Prof Nicholas Hopkinson, Professor of Respiratory Medicine and Honorary Consultant Physician, National Heart and Lung Institute, Imperial College, said:
“Smoking is the leading cause of premature death and disability, and a powerful driver of health inequality. There are still more than 6 million people in the UK who smoke, and these findings strongly support making e-cigarettes available as one of the options to help them to quit. Smoking cessation services can continue to be confident supporting smokers to switch to e-cigarettes.
“An important real world issue is that these services are woefully underfunded. A polluter-pays levy on tobacco industry profits would bring in around £700 million to the Department of Health to fund these and other public health measures. The government must move swiftly to implement this and other recommendations from Javed Khan’s review “making smoking obsolete” to deliver on its Smokefree 2030 ambition.”
Dr Sarah Jackson, Principal Research Fellow, UCL Tobacco and Alcohol Research Group, said:
“E-cigarettes are popular among smokers who want to quit, with one in every three quit attempts in England involving an e-cigarette. A growing number of trials have tested whether e-cigarettes make smokers more likely to quit successfully. This review provides the most rigorous and up-to-date summary of this evidence.
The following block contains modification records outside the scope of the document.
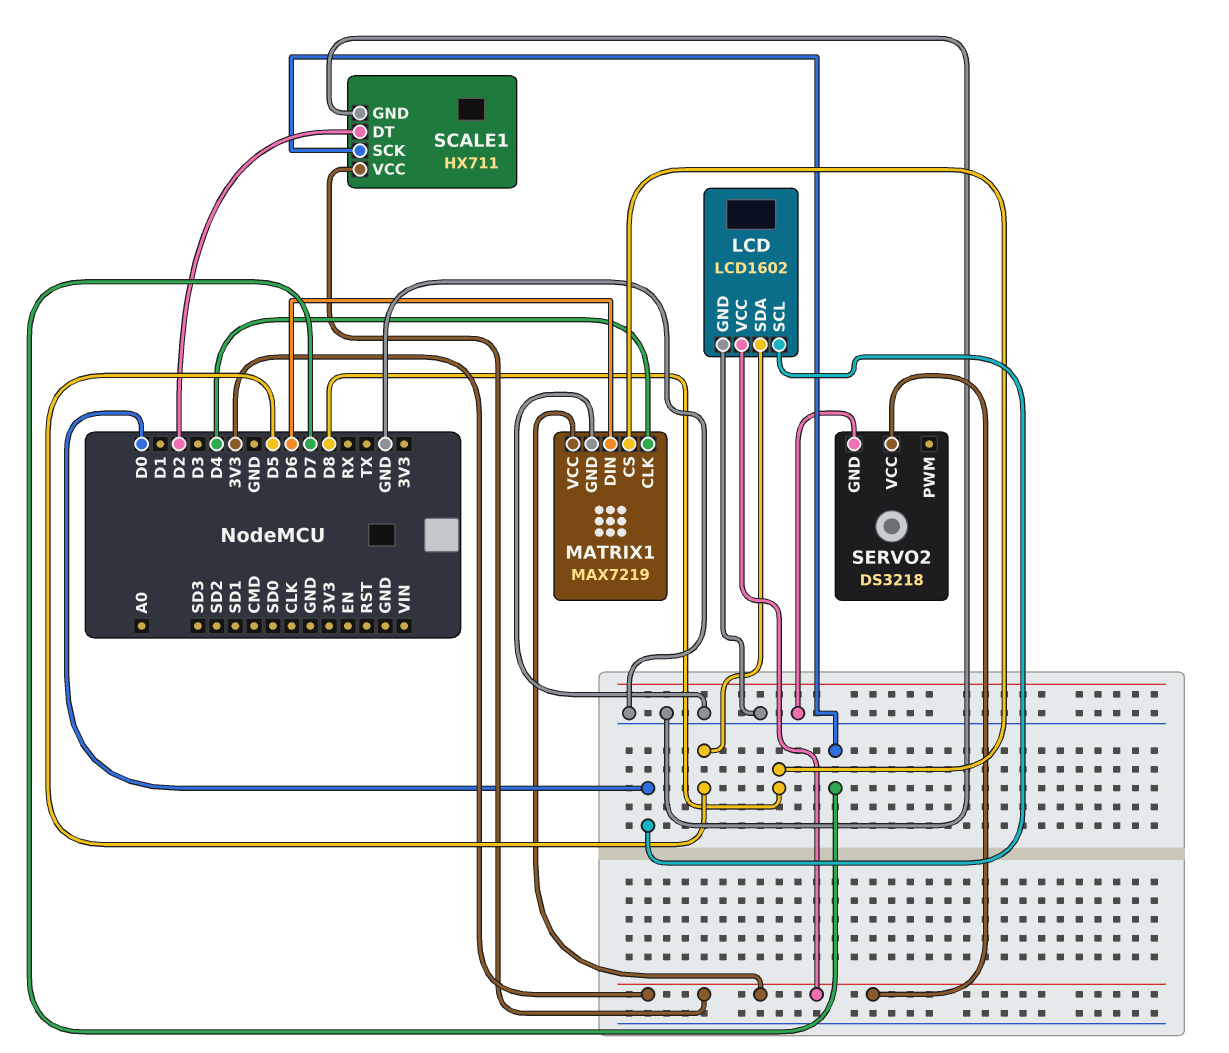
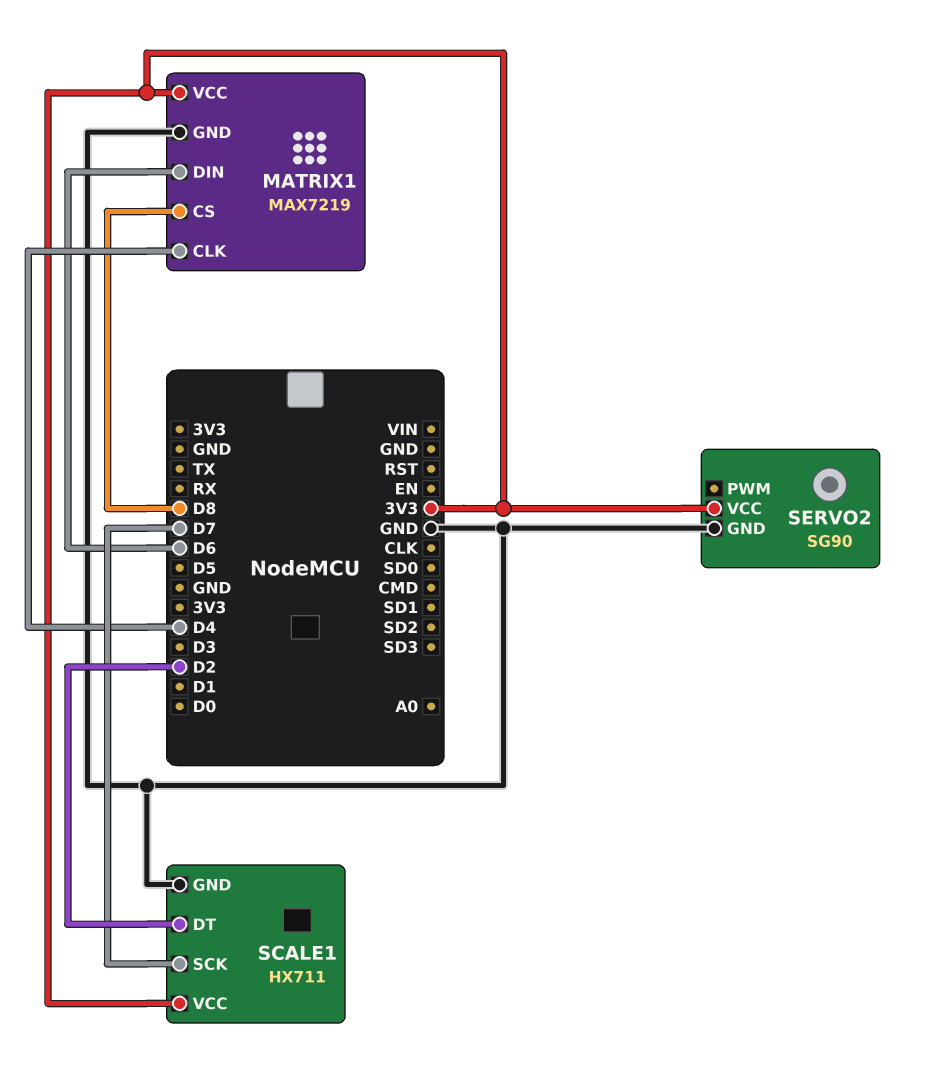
LCD: LCD1602 -> none
LCD pin GND: GND -> none
LCD pin SCL: D0 -> none
LCD pin SDA: D5 -> none
LCD pin VCC: 3V3 -> none
SERVO2: DS3218 -> SG90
“With more data available than ever before, the authors concluded that there is now high-certainty evidence that e-cigarettes are even more effective in helping people to quit than traditional nicotine replacement therapies, such as nicotine patches and gum.
“These findings follow a recent review of the harms of e-cigarettes, which showed clear evidence that vaping poses only a small fraction of the health risks of smoking. Taken together, these reports should provide reassurance to smokers that e-cigarettes are much safer to use and can increase your chances of quitting.”
Prof John Britton, Emeritus Professor of Epidemiology, University of Nottingham, said:
“This comprehensive evidence review confirms, once again, that nicotine e-cigarettes help smokers to quit smoking; and that these products are more effective than medically licensed nicotine replacement therapies. All smokers should therefore try vaping as a means to end their dependency on smoking tobacco.”
Dr Sarah Jackson: “No conflicts of interest to declare.”
Prof John Britton: “No conflicts.”
Prof Hopkinson is the Chair of Action on Smoking and Health (ASH).